Using DRAM and Persistent Memory
With the memory configured, there are several ways to utilize it. The simplest is to use the numactl
utility to bind an application or process to it. For example, we can start a new process and bind it to specific CPU NUMA nodes and Memory NUMA Nodes that use only persistent memory:
numactl --cpunodebind=0-1 --membind=2 command [options]

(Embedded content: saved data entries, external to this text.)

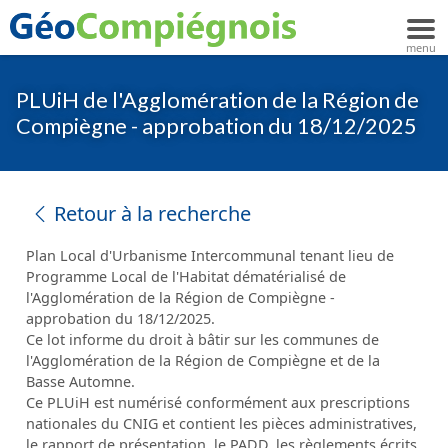
PLUiH de l'Agglomération de la Région de
Compiègne - approbation du 18/12/2025
Retour à la recherche
Plan Local d'Urbanisme Intercommunal tenant lieu de
Programme Local de l'Habitat dématérialisé de
l'Agglomération de la Région de Compiègne -
approbation du 18/12/2025.
Ce lot informe du droit à bâtir sur les communes de
l'Agglomération de la Région de Compiègne et de la
Basse Automne.
Ce PLUiH est numérisé conformément aux prescriptions
nationales du CNIG et contient les pièces administratives,
le rapport de présentation, le PADD, les règlements écrits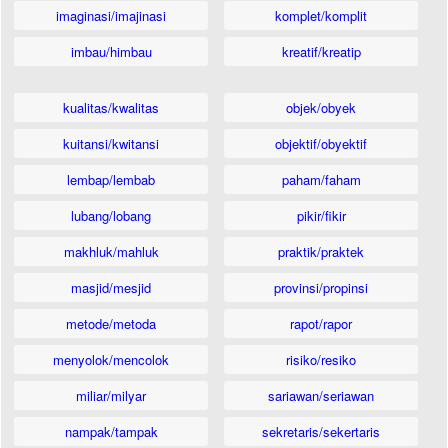
imaginasi/imajinasi
komplet/komplit
imbau/himbau
kreatif/kreatip
kualitas/kwalitas
objek/obyek
kuitansi/kwitansi
objektif/obyektif
lembap/lembab
paham/faham
lubang/lobang
pikir/fikir
makhluk/mahluk
praktik/praktek
masjid/mesjid
provinsi/propinsi
metode/metoda
rapot/rapor
menyolok/mencolok
risiko/resiko
miliar/milyar
sariawan/seriawan
nampak/tampak
sekretaris/sekertaris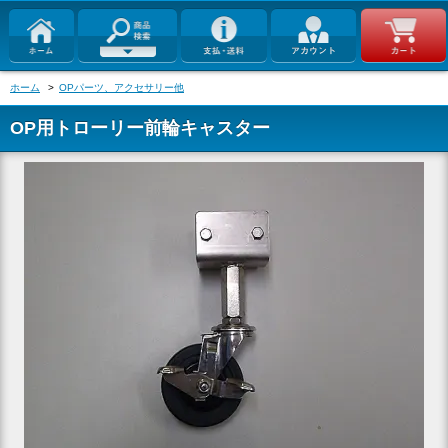
ホーム
>
OPパーツ、アクセサリー他
OP用トローリー前輪キャスター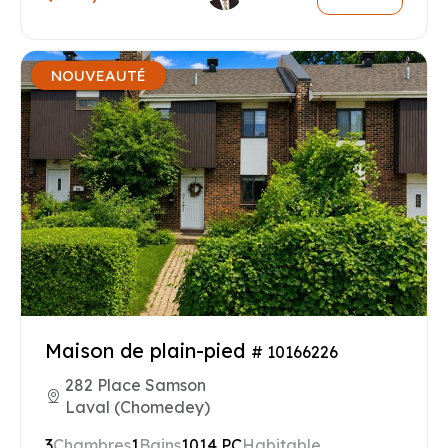
NOUVEAUTÉ
Maison de plain-pied
# 10166226
282 Place Samson
Laval (Chomedey)
3
Chambres
1
Bains
1014 PC
Habitable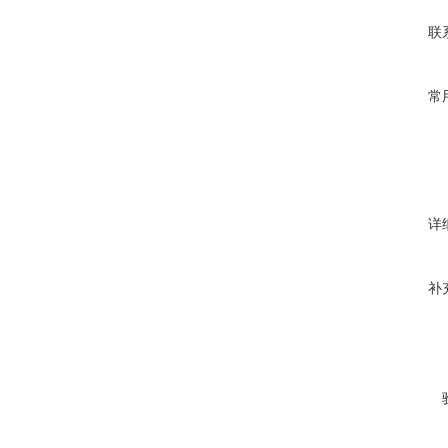
联
常
详
补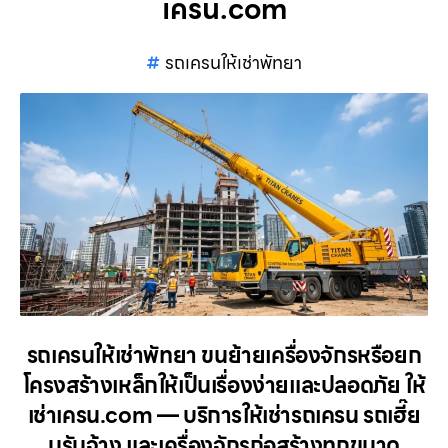
เครน.com
รถเครนให้เช่าพัทยา
รถเครนให้เช่าพัทยา ขนย้ายเครื่องจักรหรือยก
โครงสร้างเหล็กให้เป็นเรื่องง่ายและปลอดภัย ให้
เช่าเครน.com — บริการให้เช่ารถเครน รถเฮี๊ย
บรับจ้าง และเครื่องจักรก่อสร้างทุกขนาด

Another way to use the memory is to use the Memkind Library in your application which can then determine where to allocate memory from - DRAM or PMem. There’s a fantastic introduction to this topic at https://pmem.io/2020/01/20/memkind-dax-kmem.html .
Unassigning Memory
Assigning new memory is far easier than trying to unassign or deallocate it as even a single allocated byte can prevent you from deallocating previously allocated memory. Those challenges will no doubt be addressed if this feature becomes popular. It’ll require memory copies and updating virtual memory address pointer to achieve it correctly. For now, you may have to stop the application or restart the system to fully tear things down if you can’t do it dynamically.
1. Offline the Memory
$ sudo daxctl offline-memory dax0.1
dax0.0: 62 sections offlined
offlined memory for 1 device
2. Destroy the DAX Device
$ sudo ndctl list -N
[
{
"dev":"namespace0.1",
"mode":"devdax",
"map":"dev",
"size":12681478144,
"uuid":"328c2736-c538-4772-ae73-ba0338d49efb",
"chardev":"dax0.1",
"align":2097152
},
...
$ sudo ndctl destroy-namespace namespace0.1
An example of what a failure looks like is:
$ sudo daxctl offline-memory dax0.1
libdaxctl: offline_one_memblock: dax0.1: Failed to offline /sys/devices/system/node/node2/memory107/state: Device or resource busy
dax0.1: unable to offline memory: Device or resource busy
error offlining memory: Device or resource busy
offlined memory for 0 devices
In this particular example, the reason for the failure is that the Kernel has already used the new memory for running processes:
# fuser -c /dev/dax0.1
/dev/dax0.1: 1 491rc 1588 1636 2209 2212 2250 2278 2279 2280 2282 2293 2294 2297 2299 2301 2303 2305 2320 2324 2328 2330 2331 2334 2336 2362 2364 2370 2374 2380 2433 2434 2604 2606 9892 9895 14262 22846 22847 22849 30785 30789
There is no current solution to stop new allocations to the DAX backed memory address range and migrate existing allocations to DRAM or another DAX backed address range.
Rebooting the system will assist in removing the DAX backed memory.